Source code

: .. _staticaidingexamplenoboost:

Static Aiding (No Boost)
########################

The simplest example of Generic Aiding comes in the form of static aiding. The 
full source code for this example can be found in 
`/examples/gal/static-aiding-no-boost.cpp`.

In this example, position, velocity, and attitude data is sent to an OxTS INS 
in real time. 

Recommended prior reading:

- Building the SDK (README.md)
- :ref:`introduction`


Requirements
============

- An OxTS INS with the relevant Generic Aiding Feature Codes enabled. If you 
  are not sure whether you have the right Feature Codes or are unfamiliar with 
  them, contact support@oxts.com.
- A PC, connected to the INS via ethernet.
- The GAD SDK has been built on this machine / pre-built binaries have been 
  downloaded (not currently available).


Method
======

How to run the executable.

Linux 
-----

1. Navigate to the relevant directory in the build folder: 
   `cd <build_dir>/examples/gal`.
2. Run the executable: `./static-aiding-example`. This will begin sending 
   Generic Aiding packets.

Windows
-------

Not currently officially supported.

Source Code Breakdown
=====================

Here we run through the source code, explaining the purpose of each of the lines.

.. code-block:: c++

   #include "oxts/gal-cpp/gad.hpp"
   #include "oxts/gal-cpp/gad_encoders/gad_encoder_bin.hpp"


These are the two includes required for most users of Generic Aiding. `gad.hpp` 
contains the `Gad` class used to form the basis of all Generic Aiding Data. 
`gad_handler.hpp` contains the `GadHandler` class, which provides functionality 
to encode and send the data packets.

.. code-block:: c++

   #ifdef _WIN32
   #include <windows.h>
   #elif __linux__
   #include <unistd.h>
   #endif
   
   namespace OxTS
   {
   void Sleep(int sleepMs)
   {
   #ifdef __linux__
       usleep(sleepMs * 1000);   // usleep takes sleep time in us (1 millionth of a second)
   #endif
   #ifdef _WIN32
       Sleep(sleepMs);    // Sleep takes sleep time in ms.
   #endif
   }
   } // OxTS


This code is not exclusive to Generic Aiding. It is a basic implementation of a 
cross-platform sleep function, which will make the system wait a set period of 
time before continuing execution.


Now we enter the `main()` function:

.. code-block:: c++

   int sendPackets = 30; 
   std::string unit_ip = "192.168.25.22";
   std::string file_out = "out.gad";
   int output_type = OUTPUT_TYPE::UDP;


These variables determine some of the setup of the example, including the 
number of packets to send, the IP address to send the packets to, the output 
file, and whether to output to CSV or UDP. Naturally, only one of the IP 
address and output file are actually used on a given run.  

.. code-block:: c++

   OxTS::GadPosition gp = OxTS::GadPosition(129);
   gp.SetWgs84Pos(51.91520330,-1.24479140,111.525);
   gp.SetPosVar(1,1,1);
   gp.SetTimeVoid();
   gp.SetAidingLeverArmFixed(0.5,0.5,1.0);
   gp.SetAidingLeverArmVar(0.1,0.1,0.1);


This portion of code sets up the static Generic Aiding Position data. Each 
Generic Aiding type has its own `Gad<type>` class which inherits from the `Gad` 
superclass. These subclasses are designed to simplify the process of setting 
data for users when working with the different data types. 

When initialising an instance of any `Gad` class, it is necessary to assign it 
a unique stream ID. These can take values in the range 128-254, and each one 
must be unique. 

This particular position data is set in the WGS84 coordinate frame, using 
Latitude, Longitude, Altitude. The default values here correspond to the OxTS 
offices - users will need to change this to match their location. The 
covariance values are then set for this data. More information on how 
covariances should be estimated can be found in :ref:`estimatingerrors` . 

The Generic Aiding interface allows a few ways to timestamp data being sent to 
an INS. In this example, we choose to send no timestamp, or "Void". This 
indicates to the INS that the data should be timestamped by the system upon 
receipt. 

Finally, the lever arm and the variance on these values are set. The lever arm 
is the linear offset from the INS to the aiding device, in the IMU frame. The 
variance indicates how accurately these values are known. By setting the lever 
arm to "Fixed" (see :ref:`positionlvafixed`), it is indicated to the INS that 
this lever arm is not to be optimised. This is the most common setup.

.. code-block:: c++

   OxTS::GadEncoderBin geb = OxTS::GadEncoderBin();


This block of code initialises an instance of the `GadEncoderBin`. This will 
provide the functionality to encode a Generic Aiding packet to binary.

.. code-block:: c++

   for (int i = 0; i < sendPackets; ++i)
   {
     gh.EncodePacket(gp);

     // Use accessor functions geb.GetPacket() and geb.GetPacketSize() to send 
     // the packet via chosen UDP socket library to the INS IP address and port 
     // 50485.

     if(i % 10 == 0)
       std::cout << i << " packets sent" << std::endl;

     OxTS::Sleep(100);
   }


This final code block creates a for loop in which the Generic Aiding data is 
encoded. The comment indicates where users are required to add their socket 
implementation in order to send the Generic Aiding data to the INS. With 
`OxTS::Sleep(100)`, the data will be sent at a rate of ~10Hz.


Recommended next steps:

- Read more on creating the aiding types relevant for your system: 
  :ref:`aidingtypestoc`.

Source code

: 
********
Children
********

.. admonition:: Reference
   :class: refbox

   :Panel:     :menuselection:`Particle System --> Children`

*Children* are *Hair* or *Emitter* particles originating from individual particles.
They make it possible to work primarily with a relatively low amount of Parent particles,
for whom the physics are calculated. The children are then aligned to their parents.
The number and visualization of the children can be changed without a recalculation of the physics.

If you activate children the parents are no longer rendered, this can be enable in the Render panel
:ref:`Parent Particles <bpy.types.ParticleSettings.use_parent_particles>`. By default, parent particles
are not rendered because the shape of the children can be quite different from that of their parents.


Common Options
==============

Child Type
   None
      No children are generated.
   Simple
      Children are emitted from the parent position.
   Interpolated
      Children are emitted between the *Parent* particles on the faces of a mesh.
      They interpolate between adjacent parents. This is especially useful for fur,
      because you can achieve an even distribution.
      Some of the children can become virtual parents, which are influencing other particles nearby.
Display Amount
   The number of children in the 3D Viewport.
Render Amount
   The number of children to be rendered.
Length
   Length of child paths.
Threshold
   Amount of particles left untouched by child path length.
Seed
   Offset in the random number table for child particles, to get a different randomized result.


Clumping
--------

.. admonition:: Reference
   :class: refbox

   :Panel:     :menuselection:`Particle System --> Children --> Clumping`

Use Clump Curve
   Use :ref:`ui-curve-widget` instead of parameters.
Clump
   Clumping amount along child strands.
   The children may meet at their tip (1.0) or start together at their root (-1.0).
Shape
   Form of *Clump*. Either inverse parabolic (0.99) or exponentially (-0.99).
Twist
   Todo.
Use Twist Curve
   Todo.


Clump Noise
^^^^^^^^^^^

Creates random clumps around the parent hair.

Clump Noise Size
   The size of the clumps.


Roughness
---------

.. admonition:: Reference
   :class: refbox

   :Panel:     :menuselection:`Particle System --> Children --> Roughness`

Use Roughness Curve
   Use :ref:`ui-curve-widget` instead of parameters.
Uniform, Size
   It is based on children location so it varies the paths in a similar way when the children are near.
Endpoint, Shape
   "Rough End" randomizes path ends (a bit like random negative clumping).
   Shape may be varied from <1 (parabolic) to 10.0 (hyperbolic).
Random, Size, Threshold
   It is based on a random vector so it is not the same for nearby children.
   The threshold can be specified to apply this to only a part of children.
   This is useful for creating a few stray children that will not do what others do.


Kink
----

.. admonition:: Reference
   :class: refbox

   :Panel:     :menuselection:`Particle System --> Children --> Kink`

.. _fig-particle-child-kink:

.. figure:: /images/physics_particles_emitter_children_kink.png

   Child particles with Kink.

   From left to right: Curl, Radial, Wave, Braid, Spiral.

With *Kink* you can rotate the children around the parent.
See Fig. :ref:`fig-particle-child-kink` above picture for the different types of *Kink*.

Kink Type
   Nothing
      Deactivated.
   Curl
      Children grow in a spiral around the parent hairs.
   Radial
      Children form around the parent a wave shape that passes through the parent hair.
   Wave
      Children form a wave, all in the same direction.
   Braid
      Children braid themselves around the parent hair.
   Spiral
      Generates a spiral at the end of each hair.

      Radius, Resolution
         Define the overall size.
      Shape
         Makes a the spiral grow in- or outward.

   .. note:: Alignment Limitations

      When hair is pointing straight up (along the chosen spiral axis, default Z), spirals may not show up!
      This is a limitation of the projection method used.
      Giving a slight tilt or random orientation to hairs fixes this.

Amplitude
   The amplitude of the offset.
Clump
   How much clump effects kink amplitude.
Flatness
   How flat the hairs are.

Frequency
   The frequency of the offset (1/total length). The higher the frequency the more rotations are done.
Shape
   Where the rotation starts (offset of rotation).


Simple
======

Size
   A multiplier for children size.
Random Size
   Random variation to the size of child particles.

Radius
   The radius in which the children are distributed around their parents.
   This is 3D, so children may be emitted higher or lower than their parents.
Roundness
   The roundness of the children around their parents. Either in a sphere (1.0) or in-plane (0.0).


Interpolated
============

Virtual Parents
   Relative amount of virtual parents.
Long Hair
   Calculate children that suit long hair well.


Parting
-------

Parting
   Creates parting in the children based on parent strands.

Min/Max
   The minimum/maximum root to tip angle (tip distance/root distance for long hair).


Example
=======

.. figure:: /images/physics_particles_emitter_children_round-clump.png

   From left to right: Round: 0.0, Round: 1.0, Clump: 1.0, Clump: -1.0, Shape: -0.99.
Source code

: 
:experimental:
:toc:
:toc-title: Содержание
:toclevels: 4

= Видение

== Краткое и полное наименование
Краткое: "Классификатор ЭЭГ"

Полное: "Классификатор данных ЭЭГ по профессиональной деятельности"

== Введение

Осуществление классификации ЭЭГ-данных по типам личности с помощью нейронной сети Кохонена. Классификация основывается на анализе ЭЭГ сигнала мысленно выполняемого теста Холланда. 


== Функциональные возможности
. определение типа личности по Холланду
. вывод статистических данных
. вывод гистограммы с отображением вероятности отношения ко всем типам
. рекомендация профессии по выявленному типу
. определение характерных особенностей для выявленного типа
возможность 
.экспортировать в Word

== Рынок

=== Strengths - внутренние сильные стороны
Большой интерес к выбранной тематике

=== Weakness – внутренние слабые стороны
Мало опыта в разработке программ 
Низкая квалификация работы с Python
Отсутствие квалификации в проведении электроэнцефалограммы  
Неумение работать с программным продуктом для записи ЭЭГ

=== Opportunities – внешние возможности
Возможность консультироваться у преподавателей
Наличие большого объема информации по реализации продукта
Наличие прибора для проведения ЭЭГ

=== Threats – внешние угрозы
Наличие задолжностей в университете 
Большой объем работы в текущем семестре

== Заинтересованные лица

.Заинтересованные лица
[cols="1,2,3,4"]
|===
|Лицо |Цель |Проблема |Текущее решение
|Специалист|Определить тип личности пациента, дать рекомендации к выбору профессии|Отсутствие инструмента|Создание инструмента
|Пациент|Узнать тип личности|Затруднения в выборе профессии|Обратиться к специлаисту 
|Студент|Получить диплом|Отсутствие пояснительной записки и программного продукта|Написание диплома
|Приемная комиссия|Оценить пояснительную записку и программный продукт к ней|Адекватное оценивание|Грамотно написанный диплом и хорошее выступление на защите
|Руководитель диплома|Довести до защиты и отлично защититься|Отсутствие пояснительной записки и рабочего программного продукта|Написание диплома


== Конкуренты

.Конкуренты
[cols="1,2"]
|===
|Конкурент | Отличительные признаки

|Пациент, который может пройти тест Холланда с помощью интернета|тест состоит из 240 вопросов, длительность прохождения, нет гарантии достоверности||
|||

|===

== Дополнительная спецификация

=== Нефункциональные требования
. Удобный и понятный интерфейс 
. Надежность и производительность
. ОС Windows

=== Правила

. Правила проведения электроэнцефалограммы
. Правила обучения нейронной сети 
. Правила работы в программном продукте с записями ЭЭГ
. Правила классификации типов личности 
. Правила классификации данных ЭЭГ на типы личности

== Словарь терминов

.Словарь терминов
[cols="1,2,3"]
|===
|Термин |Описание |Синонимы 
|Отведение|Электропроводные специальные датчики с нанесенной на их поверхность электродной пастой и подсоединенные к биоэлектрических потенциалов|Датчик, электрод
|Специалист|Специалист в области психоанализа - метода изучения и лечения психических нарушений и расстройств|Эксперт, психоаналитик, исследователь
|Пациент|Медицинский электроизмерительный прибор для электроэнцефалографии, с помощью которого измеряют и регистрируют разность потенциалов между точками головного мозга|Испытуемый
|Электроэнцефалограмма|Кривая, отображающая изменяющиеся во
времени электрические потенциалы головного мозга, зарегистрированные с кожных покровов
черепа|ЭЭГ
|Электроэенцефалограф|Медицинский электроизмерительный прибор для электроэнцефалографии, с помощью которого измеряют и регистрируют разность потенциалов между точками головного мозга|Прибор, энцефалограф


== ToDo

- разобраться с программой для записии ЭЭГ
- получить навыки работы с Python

○ ○ ○ ○ ○ ○ ○

_WHAT YOU HAVE TO DO_: Reply with one number, the count of lines in the records that include the word "frame".

_RESULT OF THIS EXERCISE_: 2